Request A
Write out each statement assigning y that the quoted book explanation in the Java operator precedence post gives as it simplifies the expression. Leave off the trailing comments.
Request B
According to the Java operator precedence post, on which pages of the certification book does the problem appear?
Request C
Carry on the forum post about Java operator precedence from the point where it stops.

Selected passage
I am some problem this operator precedence problem. Please help.

In page 143 - 144 of the Jeanne Boyarsky's OCA certification book the following problem is there :-

Followed by the following explanation :-

"First, the x is incremented and returned to the expression, which is multiplied by 5. We can simplify this:

int y = 4 * 5 / x-- + --x; // x assigned value of 4

Next, x is decremented, but the original value of 4 is used in the expression, leading to this:

int y = 4 * 5 / 4 + --x; // x assigned value of 3

The final assignment of x reduces the value to 2, and since this is a pre-increment operator, that value is returned to the expression:

int y = 4 * 5 / 4 + 2; // x assigned value of 2

Finally, we evaluate the multiple and division from left-to-right, and finish with the addition. The result is then printed:

x is 2

y is 7"

I arrived at the same values of x and y but the approach is different ! My logic is since the post unary operators have the highest priority they will evaluated first, followed pre unary operators and then the binary operators. Hence, we will have y = (++x * 5 / 3 + --x) and x is now 2. Next, since now we have two unary operators (++x and --x) in midst of binary operators they will be evaluated from left to right. So we have, y = (3 * 5 / 3 + --x) with x = 3. Next, we have y = 3 * 5 / 3 + 2. So, finally x = 2 and 7.

Information supplied
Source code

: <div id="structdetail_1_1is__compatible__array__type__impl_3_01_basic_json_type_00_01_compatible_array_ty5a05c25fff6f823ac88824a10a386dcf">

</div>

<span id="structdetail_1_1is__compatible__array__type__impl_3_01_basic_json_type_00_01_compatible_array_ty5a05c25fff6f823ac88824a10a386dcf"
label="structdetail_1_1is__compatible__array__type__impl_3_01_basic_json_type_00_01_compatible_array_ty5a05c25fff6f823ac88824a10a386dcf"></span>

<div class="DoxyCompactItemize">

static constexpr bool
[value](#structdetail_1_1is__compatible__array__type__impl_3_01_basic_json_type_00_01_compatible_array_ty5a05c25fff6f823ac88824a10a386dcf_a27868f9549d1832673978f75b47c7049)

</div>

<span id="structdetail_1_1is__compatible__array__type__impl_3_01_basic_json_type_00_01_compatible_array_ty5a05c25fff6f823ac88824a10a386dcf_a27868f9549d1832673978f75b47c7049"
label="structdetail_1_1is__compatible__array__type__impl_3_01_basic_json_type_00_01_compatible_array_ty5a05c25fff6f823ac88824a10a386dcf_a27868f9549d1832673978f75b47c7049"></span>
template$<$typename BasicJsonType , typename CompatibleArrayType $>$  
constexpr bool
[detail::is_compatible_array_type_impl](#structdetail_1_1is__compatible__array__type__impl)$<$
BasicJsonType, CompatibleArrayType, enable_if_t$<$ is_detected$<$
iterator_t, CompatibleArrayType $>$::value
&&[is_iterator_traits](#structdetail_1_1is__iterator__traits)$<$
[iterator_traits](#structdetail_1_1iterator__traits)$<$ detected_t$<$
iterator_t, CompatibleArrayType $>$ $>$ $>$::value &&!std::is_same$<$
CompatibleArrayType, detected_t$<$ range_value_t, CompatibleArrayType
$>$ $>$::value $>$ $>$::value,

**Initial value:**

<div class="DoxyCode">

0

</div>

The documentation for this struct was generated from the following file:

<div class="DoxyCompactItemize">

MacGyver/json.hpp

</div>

Task answer A
int y = 4 * 5 / x-- + --x;
int y = 4 * 5 / 4 + --x;
int y = 4 * 5 / 4 + 2;

Task answer B
Pages 143 and 144.

Task answer C
Please help me with understanding which is the correct approach. Thanks in advance.

Prabir Sarkar wrote:

Please help me with understanding which is the correct approach. Thanks in advance.

Operator precedence and Order of evaluation are *not* the same thing -- nor is there a tight relationship, as you suggest here. Perhaps it would be a good idea to try out a different example, as one example, doesn't prove your approach is correct.

Henry

"Java operators are not necessarily evaluated from left-to-right order. For example, the following Java expression is actually evaluated from right-to-left given the specific operators involved:

int y = 4;

double x = 3 + 2 * --y;

Unless overridden with parentheses, Java operators follow order of operation, (listed in Table 2.1), by decreasing order of operator precedence. If two operators have the same level of precedence, then Java guarantees left-to-right evaluation.

This makes sense to me. Now, in light of this, the explanation to evaluation of the problem that I posted doesn't match the above text.

Prabir Sarkar wrote:Please help me with understanding which is the correct approach. Thanks in advance.

Stephan, Roel and Henry expertly explain left to right evaluation here.

- 1

What you do when you see such "tricky" questions, is, you go from left to right (always) and look for next operator in order to decide, either you need to calculate current value right with next variable's value or with a result of further (let's say 2nd and 3rd) variables calculation result.

Note: any further increments, decrements of variable doesn't affect your current variable value at hand.

Demonstrating (yours example) :

`int x = 3;`

int y = ++x * 5 / x-- + --x;

int y = ++x * 5 / x-- + --x;

1. So, your x is 3. First operation is ++x. Increment first and place into expression (if were x++ then you'd put 3 into expression and would increment after that).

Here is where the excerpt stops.